Luego, en 1986, el gobierno acabó con la ópera. Y por esas paradojas, quien de nuevo encendió la llama fue Upegui, desde la dirección del Instituto de Cultura de Bogotá. En 1989 hizo óperas en el Teatro Municipal de Bogotá y creó con Carmiña unos talleres de canto, de los cuales surgieron las voces que fueron la base para la creación, un par de años más tarde y por iniciativa de Gloria Zea –esa es la verdad–, de la denominada Nueva Ópera de Colombia.

El problema es que la Ópera de Colombia, la que organizó las temporadas entre 1976 y 1986, hizo historia en este país. Una historia que, no hay que llamarse a engaños, no ha podido ser superada por la Nueva Ópera, cuyas producciones no han conseguido llegarles ni a los talones a las de la época de oro, plagada de éxitos como Turandot, de Puccini, o Fidelio, de Beethoven, y de estrellas colombianas del canto, como Carmiña, Alejandro Ramírez, Martha Senn, Sofía y Zoraida Salazar. Además, hubo oportunidades para directores de escena nacionales, como Manuel Drezner y Jaime Manzur.

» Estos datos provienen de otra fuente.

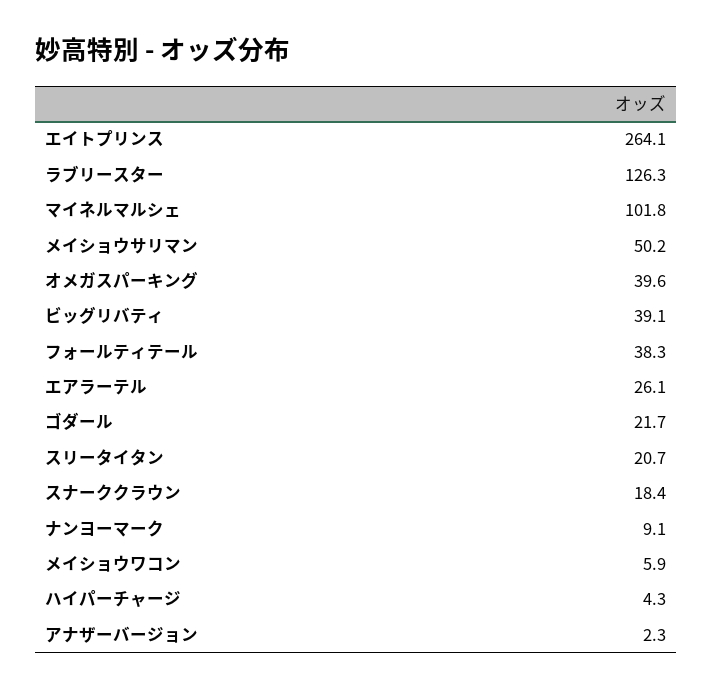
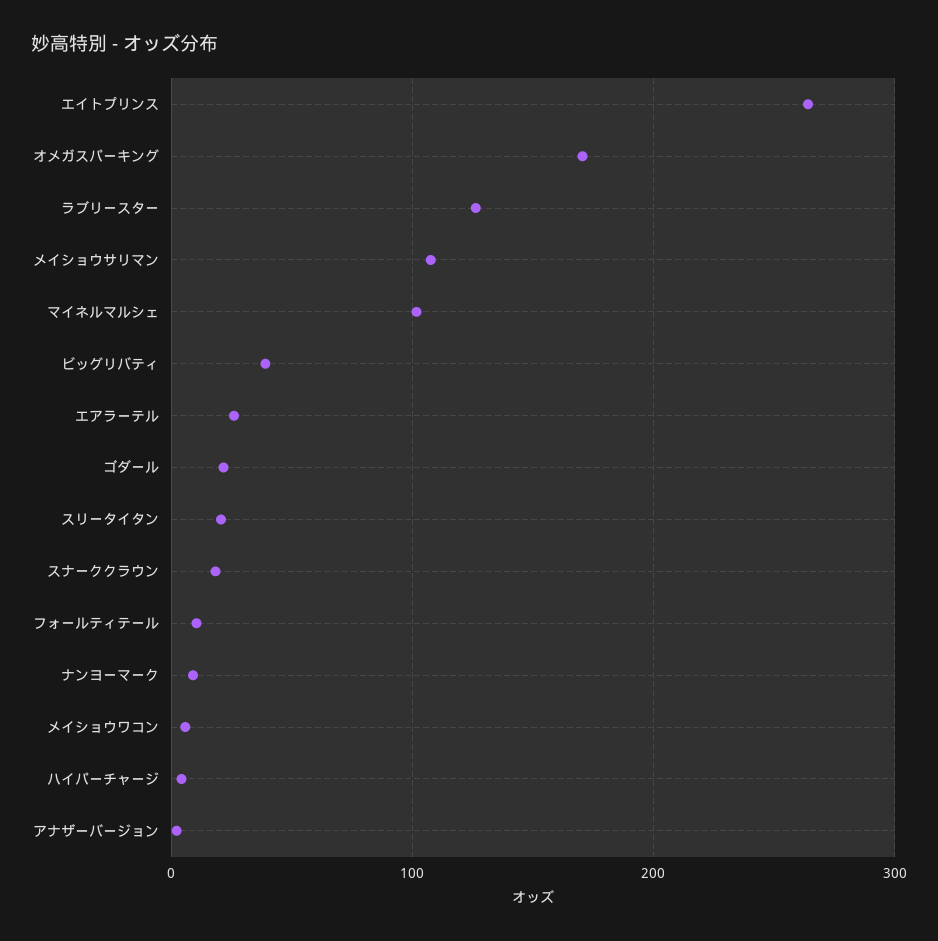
メイショウサリマン: 50.2 -> 110
オメガスパーキング: 39.6 -> 170
フォールティテール: 38.3 -> 10

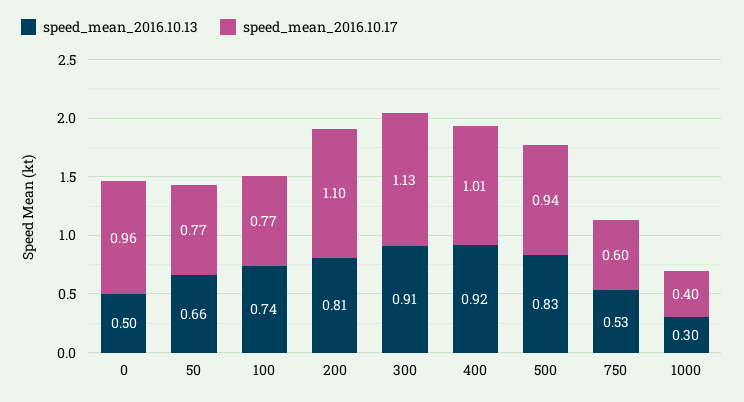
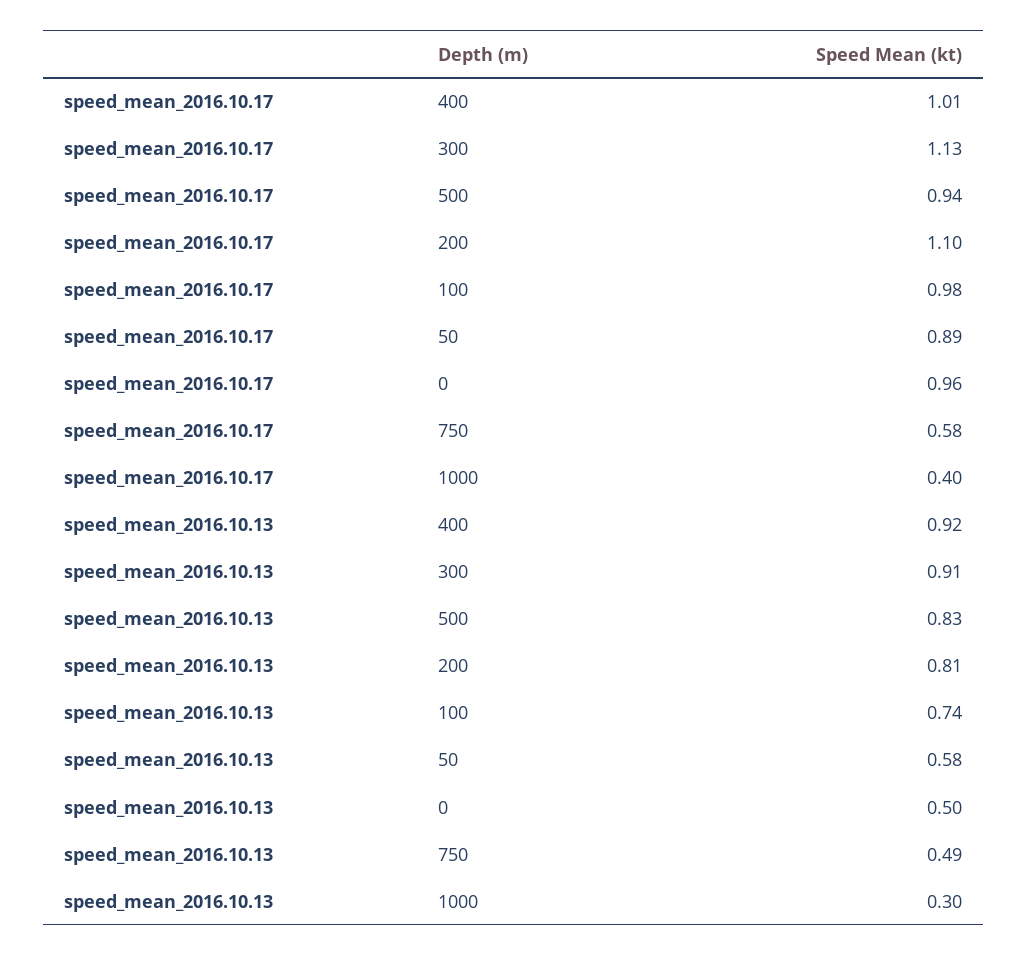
speed_mean_2016.10.13, 50: 0.66 -> 0.58
speed_mean_2016.10.17, 50: 0.77 -> 0.89
speed_mean_2016.10.17, 100: 0.77 -> 0.98
speed_mean_2016.10.13, 750: 0.53 -> 0.49
speed_mean_2016.10.17, 750: 0.6 -> 0.58

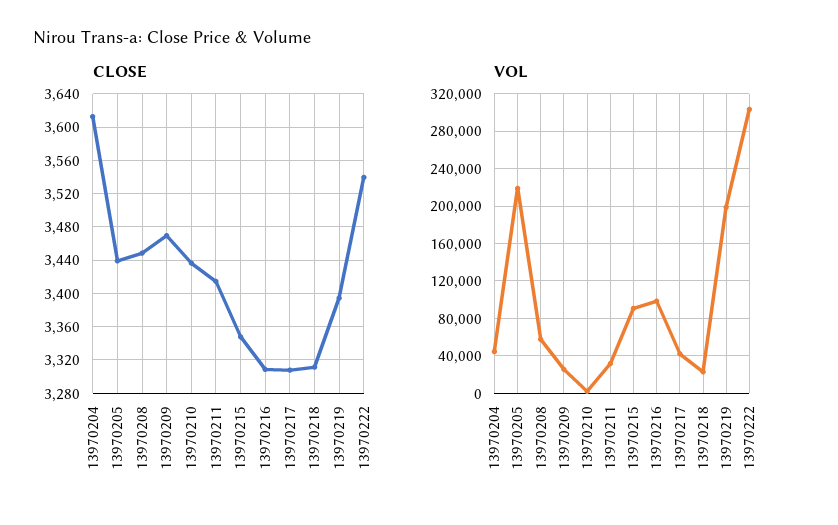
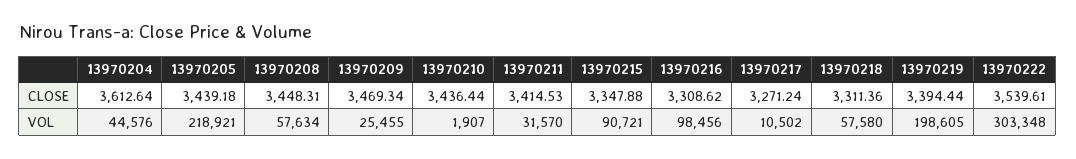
CLOSE, 13970217: 3310 -> 3271.24
VOL, 13970217: 40000 -> 10502
VOL, 13970218: 20000 -> 57580

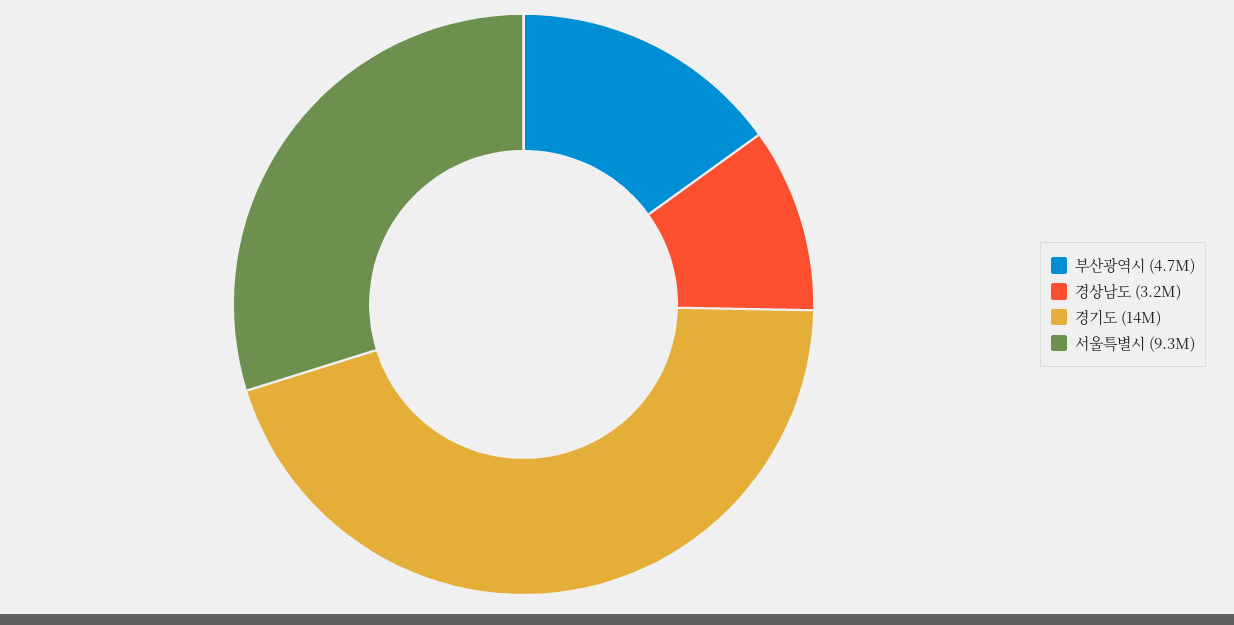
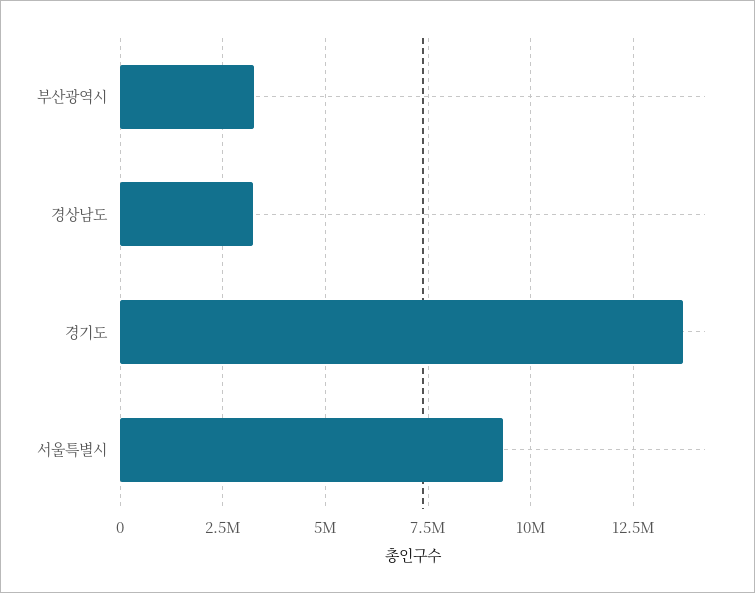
부산광역시: 4700000 -> 3250000

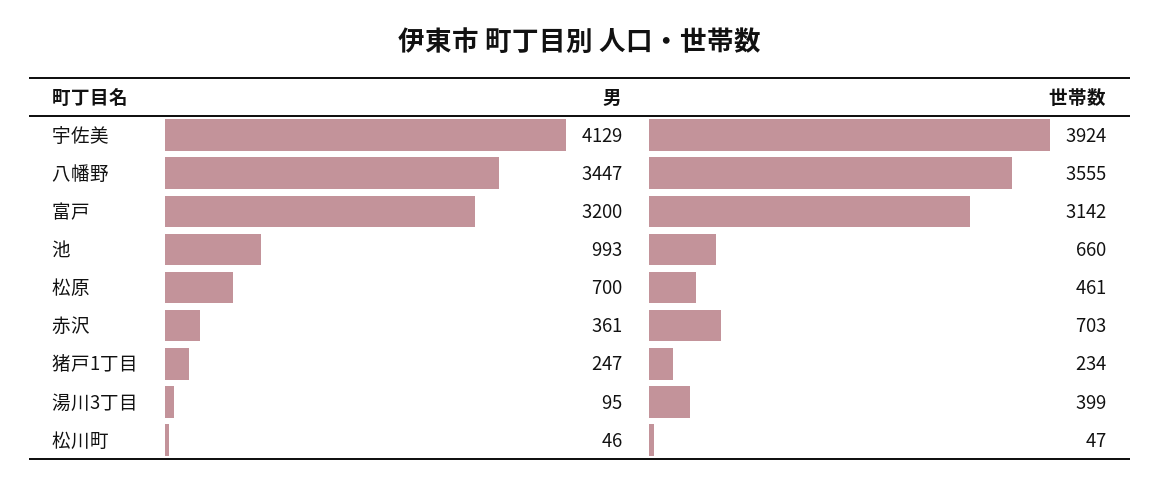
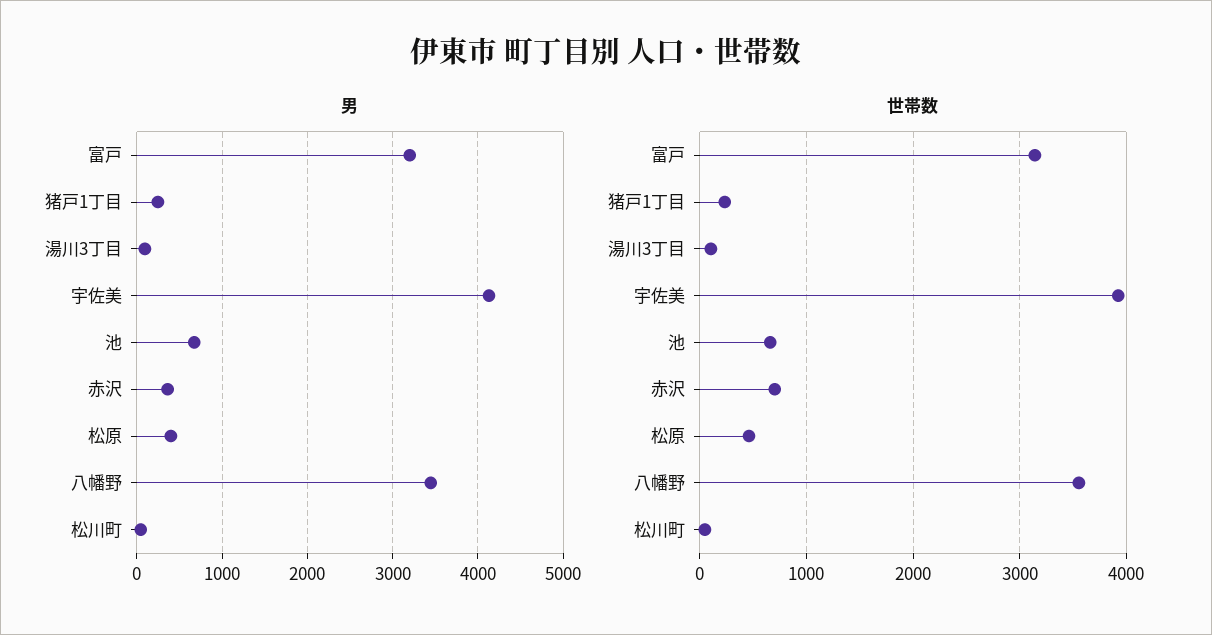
男, 池: 993 -> 700
男, 松原: 700 -> 400
世帯数, 湯川3丁目: 399 -> 100

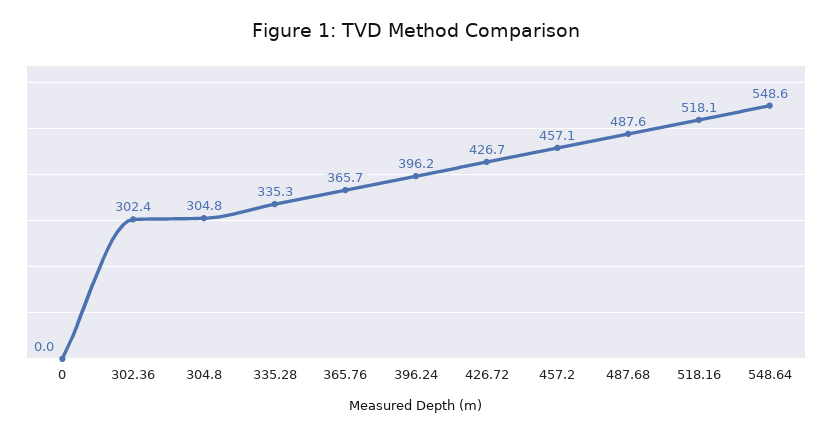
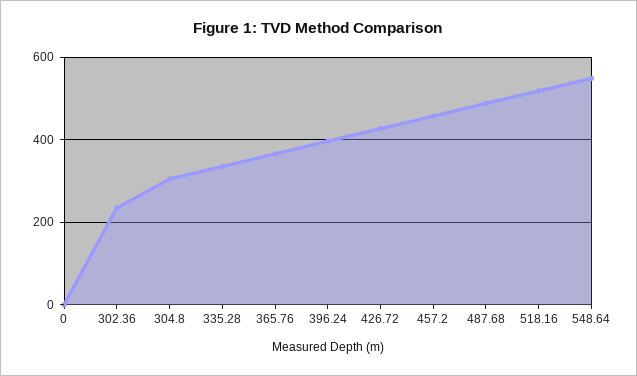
302.36: 302.4 -> 240

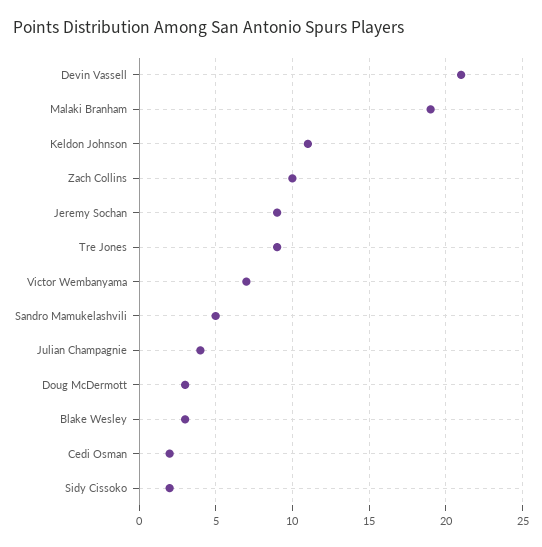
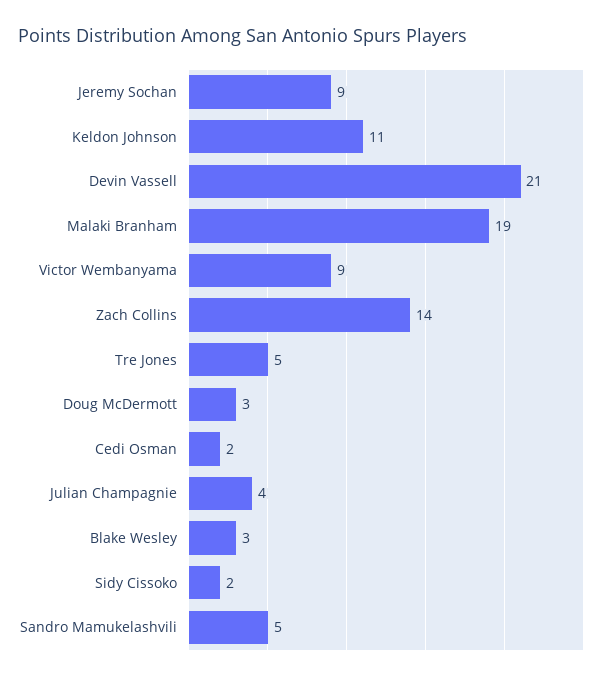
Zach Collins: 10 -> 14
Tre Jones: 9 -> 5
Victor Wembanyama: 7 -> 9

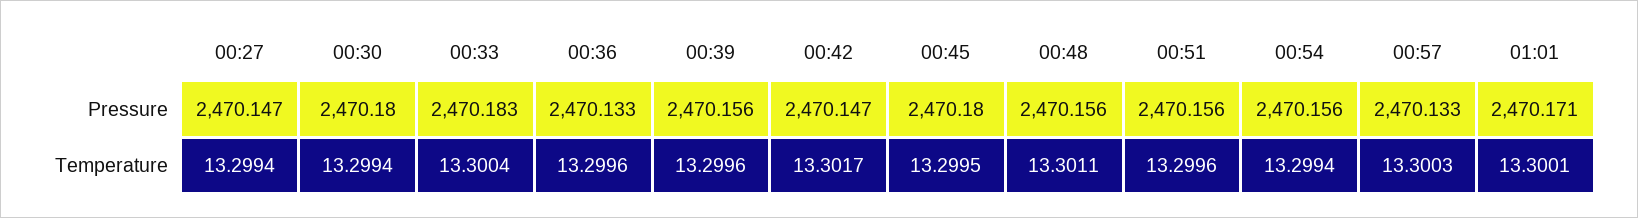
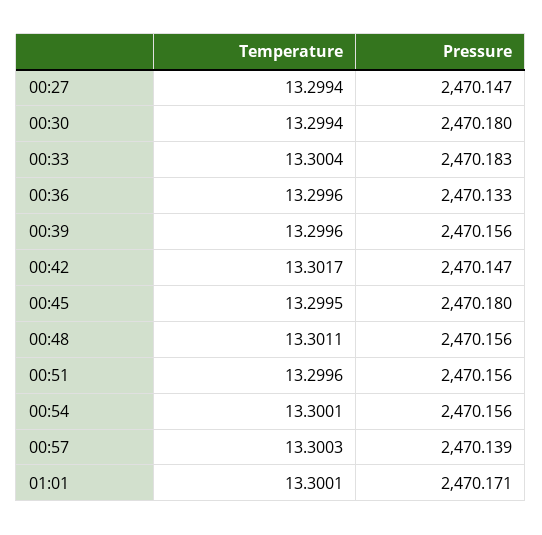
00:57, Pressure: 2470.133 -> 2470.139
00:54, Temperature: 13.2994 -> 13.3001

A la final, la Nueva Ópera de Colombia no le ha dejado nada al país porque no ha sido el escenario para el surgimiento del talento nacional. No se trata de chauvinismos, que son tan malsanos. Se trata de que, luego de décadas, la casi totalidad de las producciones se han entregado a un par de favoritos, extranjeros y sin mayor talento. La ópera no ha propiciado, como ocurre con el teatro, un campo que permita el fomento de nuestros artistas, ni en materia de voces ni en la dramaturgia. De contera, la empresa trabaja, fundamentalmente, con recursos que provienen de las arcas del Estado, no da oportunidades de trabajo y el espectáculo es todo menos popular.

Por censurar esa situación y no aplaudir producciones que no dan la talla, seguiré vetado hasta que San Juan agache el dedo. Y no me arrepiento.